Stored entries:

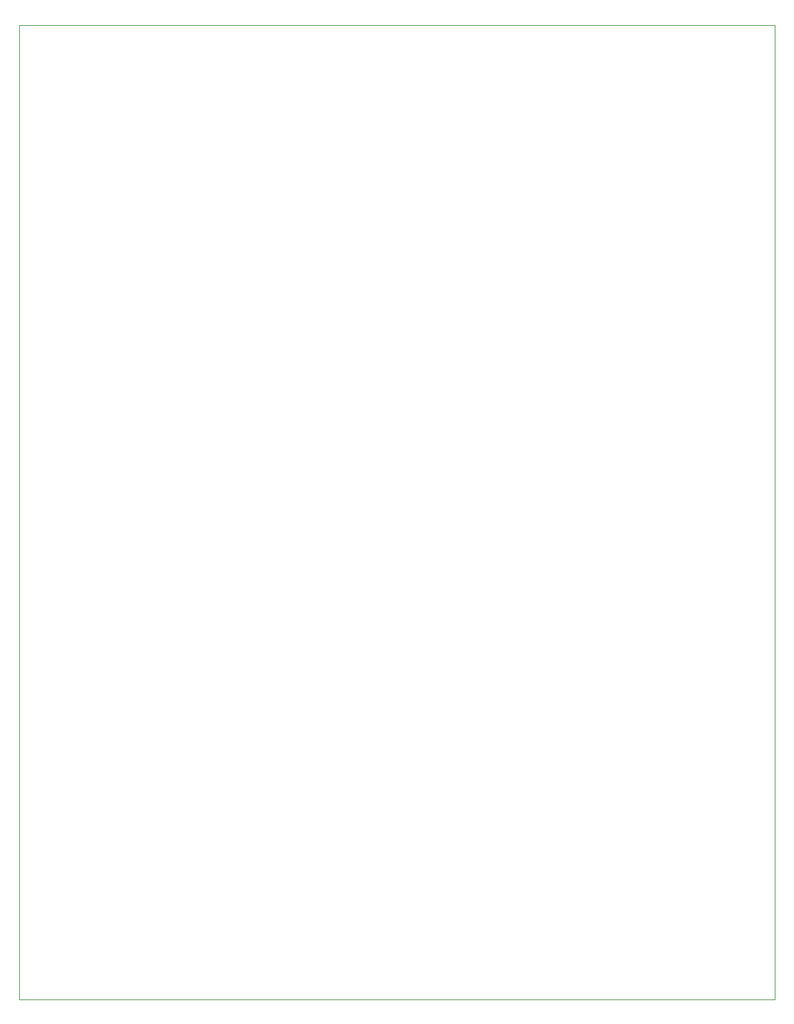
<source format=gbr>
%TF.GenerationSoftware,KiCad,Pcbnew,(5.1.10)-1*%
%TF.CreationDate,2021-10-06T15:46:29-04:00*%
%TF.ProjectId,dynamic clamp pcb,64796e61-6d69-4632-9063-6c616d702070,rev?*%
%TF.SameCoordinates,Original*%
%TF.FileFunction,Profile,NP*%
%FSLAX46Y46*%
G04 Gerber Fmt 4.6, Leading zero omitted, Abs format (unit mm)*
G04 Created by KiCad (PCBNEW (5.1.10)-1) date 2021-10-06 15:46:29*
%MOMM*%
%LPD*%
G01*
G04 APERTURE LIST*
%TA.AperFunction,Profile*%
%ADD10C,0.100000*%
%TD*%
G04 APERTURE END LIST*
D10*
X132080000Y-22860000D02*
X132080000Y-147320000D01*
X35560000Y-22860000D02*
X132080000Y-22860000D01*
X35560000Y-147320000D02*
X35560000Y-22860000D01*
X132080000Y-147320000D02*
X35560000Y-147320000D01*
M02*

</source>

What the exercise asks: Would you write out an exact copy of the entries above, with no images?

Output:
<source format=gbr>
%TF.GenerationSoftware,KiCad,Pcbnew,(5.1.10)-1*%
%TF.CreationDate,2021-10-06T15:46:29-04:00*%
%TF.ProjectId,dynamic clamp pcb,64796e61-6d69-4632-9063-6c616d702070,rev?*%
%TF.SameCoordinates,Original*%
%TF.FileFunction,Profile,NP*%
%FSLAX46Y46*%
G04 Gerber Fmt 4.6, Leading zero omitted, Abs format (unit mm)*
G04 Created by KiCad (PCBNEW (5.1.10)-1) date 2021-10-06 15:46:29*
%MOMM*%
%LPD*%
G01*
G04 APERTURE LIST*
%TA.AperFunction,Profile*%
%ADD10C,0.100000*%
%TD*%
G04 APERTURE END LIST*
D10*
X132080000Y-22860000D02*
X132080000Y-147320000D01*
X35560000Y-22860000D02*
X132080000Y-22860000D01*
X35560000Y-147320000D02*
X35560000Y-22860000D01*
X132080000Y-147320000D02*
X35560000Y-147320000D01*
M02*

</source>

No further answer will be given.